Digital illness monitoring with MinDag
Digital monitoring of illness fluctuation and complex interplays in psychotic disorders
Even with adequate treatment, there are large variations in the course and symptomatology of psychotic disorders between and within individuals. To capture this variation and predict new illness episodes is challenging with traditional assessment tools and methods, which are often prone to recall bias and generalizations. Furthermore, symptom changes are likely to be triggered or worsened by behavioral and psychological factors. In addition, to identify which symptoms that have primacy to others are of importance in order to develop more targeted treatment interventions.
Disentangling complex relationships between symptoms and other behavior and psychological factors requires fine-grained longitudinal data. To meet these challenges, we developed a smartphone application in which individuals with bipolar and psychotic disorders can track symptoms and symptom-relevant factors over time.
An inter-disciplinary team of clinical researchers, service-users, technicians, and designers has collaborated to develop the app - MinDag (My Day) - for illness monitoring. A pilot trial included focus groups and surveys. MinDag has been revised according to user feedback addressing technical issues, design, content and motivational features. Participants in the MinDag study will take part in extensive baseline characterization including clinical, neuropsychological, biochemical (incl. genotyping) measures, and in some cases brain imaging. Participants will also be asked to wear actigraphs (MotionWatch 81) in order to collect objective data on activity patterns, sleep and light exposure. Clinician rated symptom assessments will be conducted during the study to investigate validity of app based self-report.
The app includes the following modules: Daily registration of Sleep (corresponding with the Consensus Sleep Diary2, Mood3, Functioning (work/school, social activities, physical activity), and weekly registration of Substance use and - craving, Psychotic experiences (based on ClinTouch4), and Emotional reactivity (Multidimentional Assessment of Thymic States3). Some of the modules are based on previously validated self-report scales, while some were developed by in-house clinical researchers with relevant expertise.

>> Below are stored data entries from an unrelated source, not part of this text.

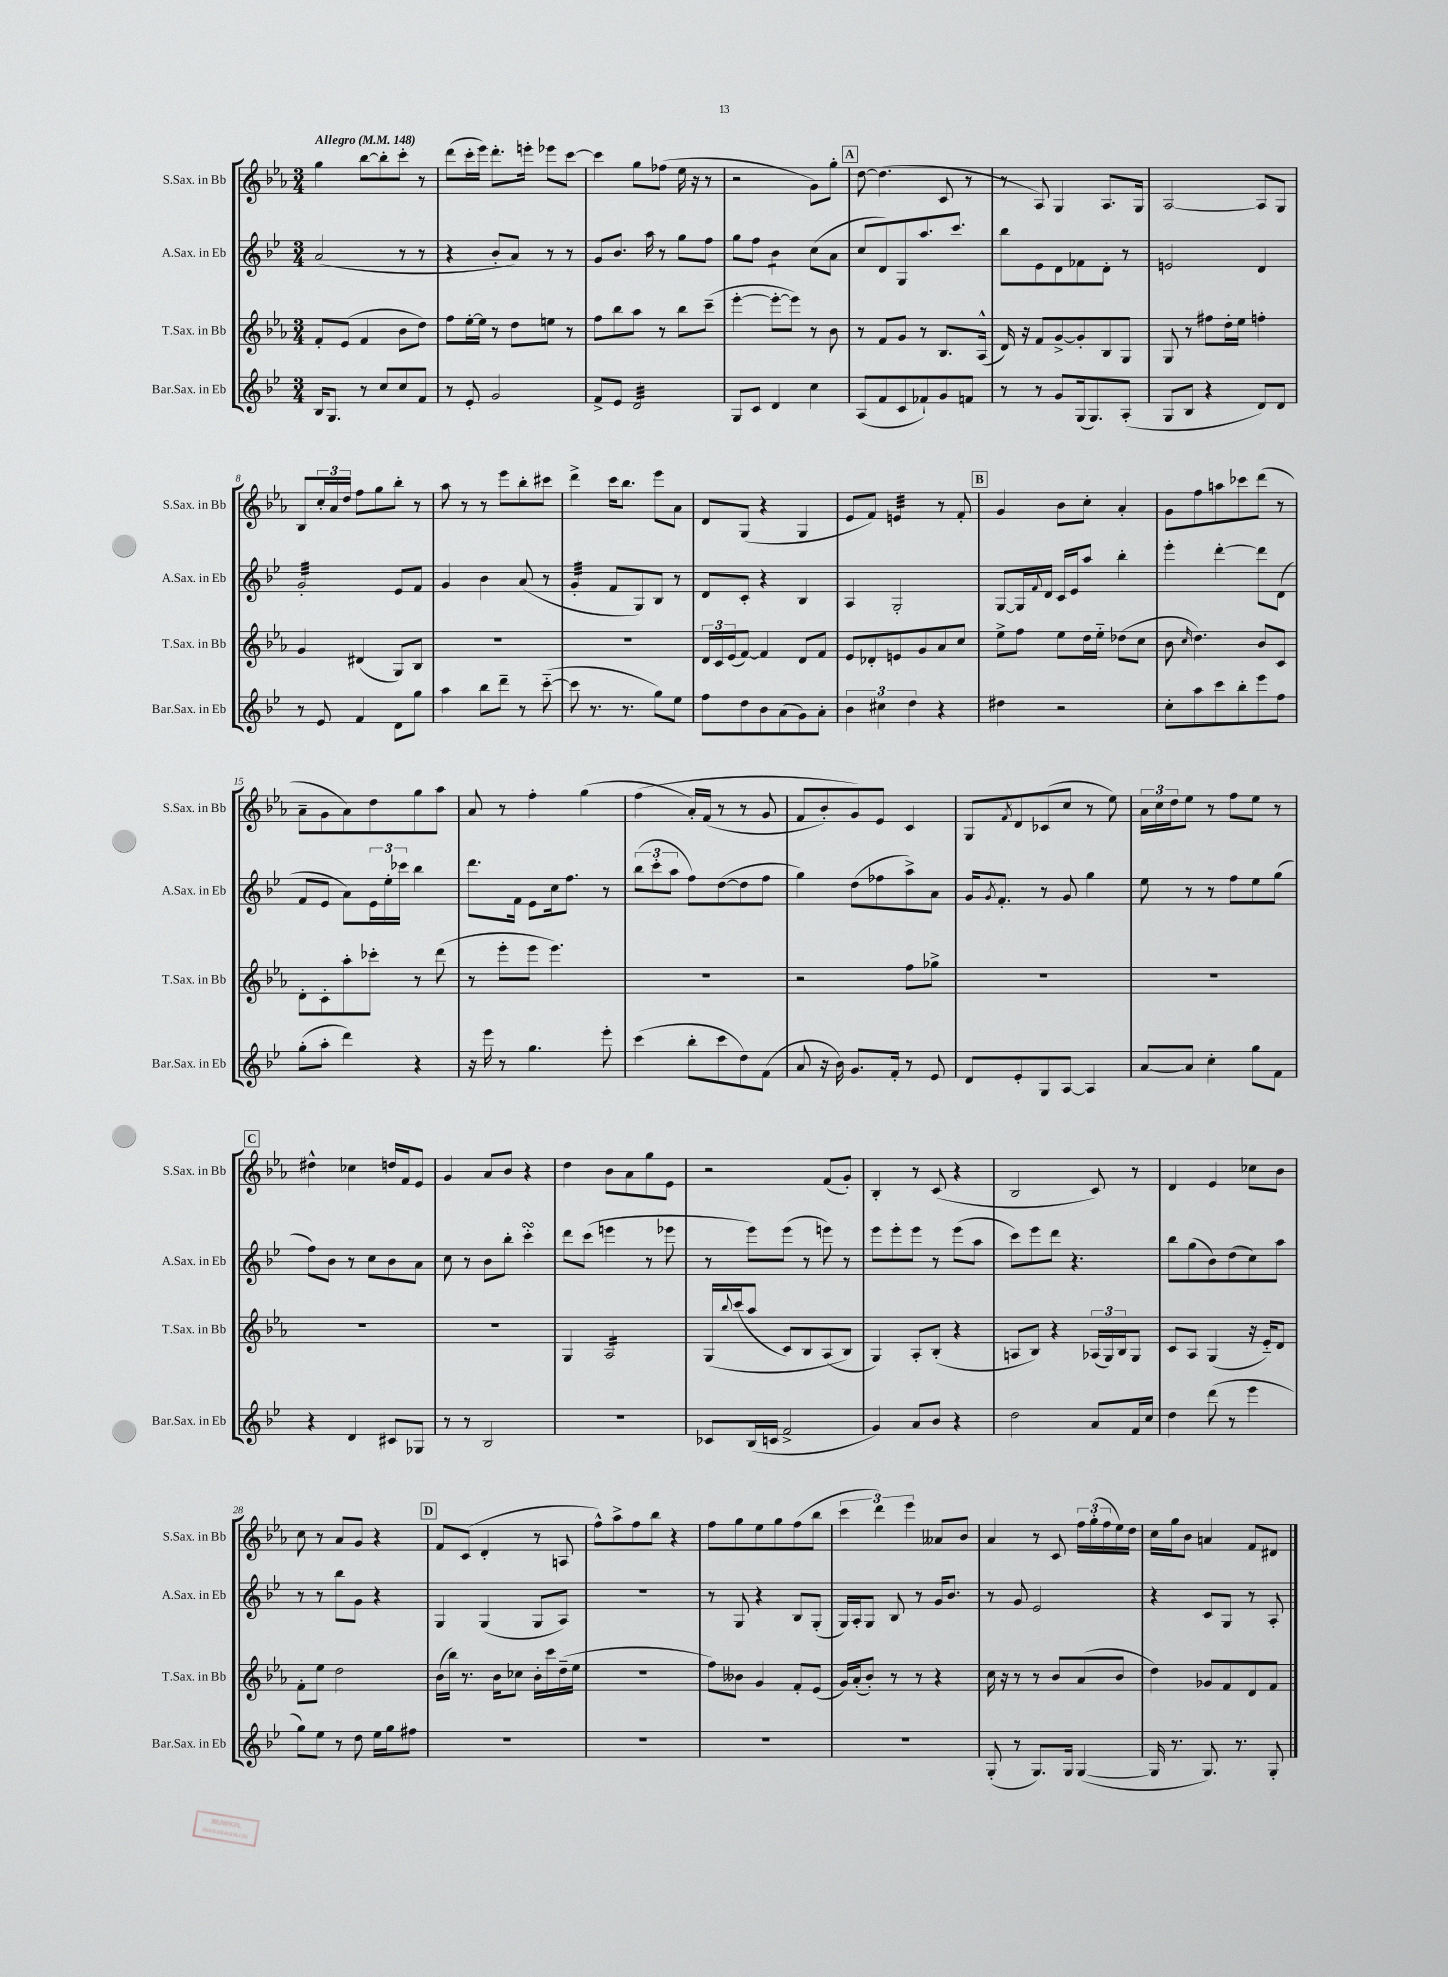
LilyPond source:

<<
\new StaffGroup <<
\new Staff = "s0" \with { instrumentName = "S.Sax. in Bb" shortInstrumentName = "S.Sax. in Bb" } {
    \clef treble \key ees \major \numericTimeSignature \time 3/4 \tempo "Allegro" 4 = 148
    g''4 bes''8~ bes''8-. c'''8-. r8 |
    d'''8( c'''16-. ees'''16) d'''8.-. e'''16-. ees'''8 c'''8~ |
    c'''4 g''8 fes''8( ees''16 r16 r8 |
    r2 g'8) g''8-. |
    \mark \markup { \box "A" } d''8~ d''4.( c'8 r8 |
    r8 aes8) g4 aes8. g16 |
    aes2~ aes8 g8 |
    bes8 \tuplet 3/2 { c''16-. aes'16 d''16 } f''8 g''8 bes''8-. r8 |
    aes''8 r8 r8 ees'''8 bes''8-. cis'''8 |
    d'''4-> c'''16 bes''8. ees'''8 aes'8 |
    d'8 g8( r4 g4 |
    ees'8 f'8) e'4:32 r8 f'8-. |
    \mark \markup { \box "B" } g'4 bes'8 c''8-. aes'4-. |
    g'8 f''8 a''8 ces'''8 d'''8( r8 |
    aes'8-- g'8 aes'8) d''8 g''8 aes''8 |
    aes'8 r8 f''4-. g''4( |
    f''4\( aes'16-.) f'16( r8 r8 g'8 |
    f'8 bes'8-.) g'8\) ees'8 c'4 |
    g8 \acciaccatura { f'8 } d'8 ces'8( c''8 r8 ees''8) |
    \tuplet 3/2 { aes'16 c''16 d''16 } ees''8 r8 f''8 ees''8 r8 |
    \mark \markup { \box "C" } dis''4-^ ces''4 d''16 f'16 ees'8 |
    g'4 aes'8 bes'8 r4 |
    d''4 bes'8 aes'8 g''8 ees'8 |
    r2 f'8( g'8-.) |
    bes4-. r8 c'8( r4 |
    bes2 c'8) r8 |
    d'4 ees'4 ces''8 bes'8 |
    c''8 r8 aes'8 g'8 r4 |
    \mark \markup { \box "D" } f'8 c'8( d'4-. r8 a8 |
    f''8-^) aes''8-> f''8 bes''8 r4 |
    f''8 g''8 ees''8 g''8 f''8( bes''8 |
    \tuplet 3/2 { c'''4 d'''4) ees'''4 } aeses'8 bes'8 |
    aes'4 r8 c'8 \tuplet 3/2 { f''16 g''16-.( f''16 } ees''16) d''16 |
    c''16 g''16 bes'8 a'4 f'8 dis'8 \bar "|." |
}
\new Staff = "s1" \with { instrumentName = "A.Sax. in Eb" shortInstrumentName = "A.Sax. in Eb" } {
    \clef treble \key bes \major \numericTimeSignature \time 3/4
    a'2( r8 r8 |
    r4 bes'8-. a'8) r8 r8 |
    g'8 bes'8. a''16 r8 g''8 f''8 |
    g''8 f''8 bes'4:8 c''8( a'8 |
    \mark \markup { \box "A" } c''8 d'8) g8 a''8. c'''8. |
    bes''8 ees'8 d'8 fes'8 d'8-. r8 |
    e'2 d'4 |
    g'2:32-. ees'8 f'8 |
    g'4 bes'4 a'8( r8 |
    g'4:32-. f'8 g8) bes8 r8 |
    d'8 c'8-. r4 bes4 |
    a4 g2-. |
    \mark \markup { \box "B" } g8~ g16 \appoggiatura { f'8 } d'16 c'16 ees'16 a''8 bes''4-. |
    ees'''4-. d'''4~-. d'''8 d'8( |
    f'8 ees'8 a'8) \tuplet 3/2 { ees'16 ees''16-. ces'''16 } bes''4 |
    d'''8. f'16 ees'8 c''16 f''8. r8 |
    \tuplet 3/2 { bes''8( c'''8-. a''8 } f''8) d''8~( d''8 f''8 |
    g''4) d''8( fes''8 a''8->) a'8 |
    g'16 \acciaccatura { g'8 } f'8.-. r8 g'8 g''4 |
    ees''8 r8 r8 f''8 ees''8 g''8( |
    \mark \markup { \box "C" } f''8) bes'8 r8 c''8 bes'8 a'8 |
    c''8 r8 bes'8 bes''8-. c'''4-.\turn |
    d'''8 c'''8( e'''4 r8 ees'''8 |
    r8 ees'''8) ees'''8( r8 e'''8) r8 |
    ees'''8 ees'''8-. ees'''8 r8 ees'''8( a''8 |
    c'''8) ees'''8 d'''8 r4. |
    bes''8 g''8( bes'8) d''8( c''8) a''8 |
    r8 r8 bes''8 g'8 r4 |
    \mark \markup { \box "D" } g4 g4( g8 a8) |
    R2. |
    r8 g8 r4 bes8 g8-.( |
    g16) a16-. g8 bes8 r8 g'16 bes'8. |
    r8 g'8 ees'2 |
    r4 c'8 g8 r8 a8-. \bar "|." |
}
\new Staff = "s2" \with { instrumentName = "T.Sax. in Bb" shortInstrumentName = "T.Sax. in Bb" } {
    \clef treble \key ees \major \numericTimeSignature \time 3/4
    f'8-. ees'8( f'4 bes'8 d''8) |
    f''8 ees''16~-. ees''16 r8 d''8 e''8 r8 |
    f''8 bes''8 aes''8 r8 bes''8 c'''8--( |
    ees'''4~-. ees'''8~-. ees'''8) r8 bes'8 |
    \mark \markup { \box "A" } r8 f'8 g'8 r8 bes8. aes16-^( |
    d'16) r16 f'8 g'8~-> g'8-. bes8 g8 |
    g8 r8 fis''8 d''16-. ees''16 f''4-. |
    g'4 dis'4( g8) bes8 |
    R2. |
    R2. |
    \tuplet 3/2 { d'16 c'16 ees'16( } f'8~) f'4 d'8 f'8 |
    ees'8 des'8-. e'8 g'8 aes'8 c''8 |
    \mark \markup { \box "B" } ees''8-> f''8 ees''8 d''16 ees''16-_ des''8( c''8 |
    bes'8 \grace { c''16 } d''4.) bes'8 c'8 |
    d'8-. c'8-. aes''8-. ces'''8-. r8 d'''8( |
    r8 ees'''8-. ees'''8 ees'''4.) |
    R2. |
    r2 f''8 ges''8-> |
    R2. |
    R2. |
    \mark \markup { \box "C" } R2. |
    R2. |
    g4 aes2:16 |
    g16\( \appoggiatura { bes''8 } c'''16( aes''8 c'8) bes8 aes8( bes8\) |
    g4) aes8-. bes8-.( r4 |
    a8 bes8) r4 \tuplet 3/2 { aes16( g16) bes16 } g8 |
    c'8 aes8 g4( r16 ees'16-_) d'8 |
    f'8-. ees''8 d''2 |
    \mark \markup { \box "D" } bes'16( bes''16) r8. bes'16 ces''8 bes'16-. c'''16 d''16--( ees''16 |
    R2. |
    f''8) beses'8 g'4 f'8-. ees'8( |
    g'16) aes'16-.( bes'8-.) r8 r8 r4 |
    c''16 r16 r8 r8 bes'8 aes'8( bes'8 |
    d''4) ges'8 f'8 d'8 f'8 \bar "|." |
}
\new Staff = "s3" \with { instrumentName = "Bar.Sax. in Eb" shortInstrumentName = "Bar.Sax. in Eb" } {
    \clef treble \key bes \major \numericTimeSignature \time 3/4
    bes16 g8. r8 c''8 c''8 f'8 |
    r8 ees'8-. g'2 |
    f'8-> ees'8 d'2:32 |
    g8 c'8 d'4 c''4 |
    \mark \markup { \box "A" } a8( f'8 c'8 fes'8-!) g'8 f'8 |
    r8 r8 g'8 g16( g8.) a8-.( |
    g8 bes8 r4 d'8) d'8 |
    r8 ees'8 f'4 d'8 g''8 |
    a''4 bes''8 d'''8-- r8 c'''8~-_( |
    c'''8 r8. r8. g''8) ees''8 |
    f''8 d''8 bes'8 a'8( g'8) a'8-. |
    \tuplet 3/2 { bes'4 cis''4 d''4 } r4 |
    \mark \markup { \box "B" } dis''4 r2 |
    c''8-. a''8 c'''8 bes''8-. ees'''8 f''8 |
    g''8-.( a''8-. d'''4) r4 |
    r16 ees'''16 r8 g''4. ees'''8-. |
    c'''4( bes''8-. c'''8 d''8) f'8( |
    a'8 r16 bes'16) g'8. f'16-. r8 ees'8 |
    d'8 ees'8-. g8 a8~ a4 |
    a'8~ a'8 c''4-. g''8 f'8 |
    \mark \markup { \box "C" } r4 d'4 cis'8 ges8 |
    r8 r8 bes2 |
    R2. |
    ces'8 bes16( c'16 f'2-> |
    g'4) a'8 bes'8 r4 |
    d''2 a'8 f'16 c''16 |
    d''4 d'''8( r8 ees'''4 |
    g''8) ees''8 r8 d''8 ees''16 g''16 fis''8 |
    \mark \markup { \box "D" } R2. |
    R2. |
    R2. |
    R2. |
    g8-.( r8 g8.) g16 g4~( |
    g16 r8. g8.) r8. g8-. \bar "|." |
}
>>
>>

Data collection with MinDag started in August 2019. We expect to recruit 30-50 individuals per year for 4 years for up to six months of app use. App data will be monitored for safety purposes, and participants will receive feedback based on their registrations in follow-up appointments with clinical researchers. App data will be analyzed in relation to data from the extensive baseline assessments. With MinDag we aim to gain new, important knowledge regarding sub-phenotypes, the course of psychotic disorders, and the interplay between symptoms and relevant behavioral and psychological dimensions.

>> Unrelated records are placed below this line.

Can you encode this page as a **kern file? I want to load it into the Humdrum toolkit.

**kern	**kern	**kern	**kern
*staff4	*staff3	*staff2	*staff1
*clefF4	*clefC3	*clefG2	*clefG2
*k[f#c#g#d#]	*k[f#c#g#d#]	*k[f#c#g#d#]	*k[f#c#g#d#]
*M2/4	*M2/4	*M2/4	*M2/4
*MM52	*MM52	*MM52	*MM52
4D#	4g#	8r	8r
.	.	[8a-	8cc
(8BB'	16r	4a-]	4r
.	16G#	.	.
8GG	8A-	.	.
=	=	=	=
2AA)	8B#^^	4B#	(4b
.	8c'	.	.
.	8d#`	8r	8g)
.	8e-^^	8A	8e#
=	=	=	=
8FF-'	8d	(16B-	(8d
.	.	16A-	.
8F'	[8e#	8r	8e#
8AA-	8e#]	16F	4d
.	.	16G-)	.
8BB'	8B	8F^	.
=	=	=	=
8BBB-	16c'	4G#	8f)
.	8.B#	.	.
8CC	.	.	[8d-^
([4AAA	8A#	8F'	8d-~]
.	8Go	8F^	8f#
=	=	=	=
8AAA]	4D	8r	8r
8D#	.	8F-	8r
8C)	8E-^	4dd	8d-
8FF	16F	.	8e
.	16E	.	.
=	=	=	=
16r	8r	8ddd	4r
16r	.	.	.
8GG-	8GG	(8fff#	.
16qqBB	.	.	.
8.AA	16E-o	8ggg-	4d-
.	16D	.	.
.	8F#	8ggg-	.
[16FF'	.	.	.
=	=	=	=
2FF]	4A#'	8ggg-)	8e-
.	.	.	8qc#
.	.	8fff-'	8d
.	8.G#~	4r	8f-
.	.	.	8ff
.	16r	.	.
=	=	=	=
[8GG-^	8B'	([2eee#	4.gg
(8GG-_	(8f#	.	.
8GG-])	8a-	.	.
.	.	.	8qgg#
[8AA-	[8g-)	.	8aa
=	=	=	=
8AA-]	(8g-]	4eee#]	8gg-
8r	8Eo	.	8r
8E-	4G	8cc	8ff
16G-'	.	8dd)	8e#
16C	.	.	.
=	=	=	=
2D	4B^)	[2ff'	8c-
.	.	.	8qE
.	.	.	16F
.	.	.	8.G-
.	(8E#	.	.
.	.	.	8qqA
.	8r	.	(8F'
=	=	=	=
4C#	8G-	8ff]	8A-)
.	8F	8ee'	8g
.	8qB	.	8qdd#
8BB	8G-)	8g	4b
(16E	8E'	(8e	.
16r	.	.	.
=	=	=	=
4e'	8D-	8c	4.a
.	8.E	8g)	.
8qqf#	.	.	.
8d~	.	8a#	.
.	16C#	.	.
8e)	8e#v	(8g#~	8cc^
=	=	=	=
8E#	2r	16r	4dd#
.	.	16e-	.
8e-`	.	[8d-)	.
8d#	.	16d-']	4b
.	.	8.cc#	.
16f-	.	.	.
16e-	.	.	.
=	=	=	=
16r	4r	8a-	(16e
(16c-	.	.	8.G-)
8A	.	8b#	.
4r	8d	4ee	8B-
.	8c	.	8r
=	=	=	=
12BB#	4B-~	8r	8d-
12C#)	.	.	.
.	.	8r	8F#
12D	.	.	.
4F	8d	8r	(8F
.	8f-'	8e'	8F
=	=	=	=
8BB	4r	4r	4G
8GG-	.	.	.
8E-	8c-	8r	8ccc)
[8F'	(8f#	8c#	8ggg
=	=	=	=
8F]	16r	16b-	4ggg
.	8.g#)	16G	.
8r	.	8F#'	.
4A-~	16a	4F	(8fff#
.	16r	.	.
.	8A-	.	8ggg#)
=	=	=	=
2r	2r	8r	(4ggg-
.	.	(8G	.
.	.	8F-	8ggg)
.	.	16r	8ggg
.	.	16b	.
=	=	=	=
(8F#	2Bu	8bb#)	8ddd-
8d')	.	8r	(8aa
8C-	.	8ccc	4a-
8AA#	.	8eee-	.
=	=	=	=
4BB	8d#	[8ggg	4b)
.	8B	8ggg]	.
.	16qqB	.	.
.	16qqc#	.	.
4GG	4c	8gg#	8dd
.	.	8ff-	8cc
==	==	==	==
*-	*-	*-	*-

1. CamNtech. MotionWatch 8. CamNtech . Accessed 07.03.19, 2019.
2. Carney CE, Buysse DJ, Ancoli-Israel S, et al. The consensus sleep diary: standardizing prospective sleep self-monitoring. Sleep. 2012;35(2):287-302.
3. Henry C, M'Bailara K, Mathieu F, Poinsot R, Falissard B. Construction and validation of a dimensional scale exploring mood disorders: MAThyS (Multidimensional Assessment of Thymic States). BMC Psychiatry. 2008;8:82.
4. Palmier-Claus JE, Ainsworth J, Machin M, et al. The feasibility and validity of ambulatory self-report of psychotic symptoms using a smartphone software application. BMC Psychiatry. 2012;12:172.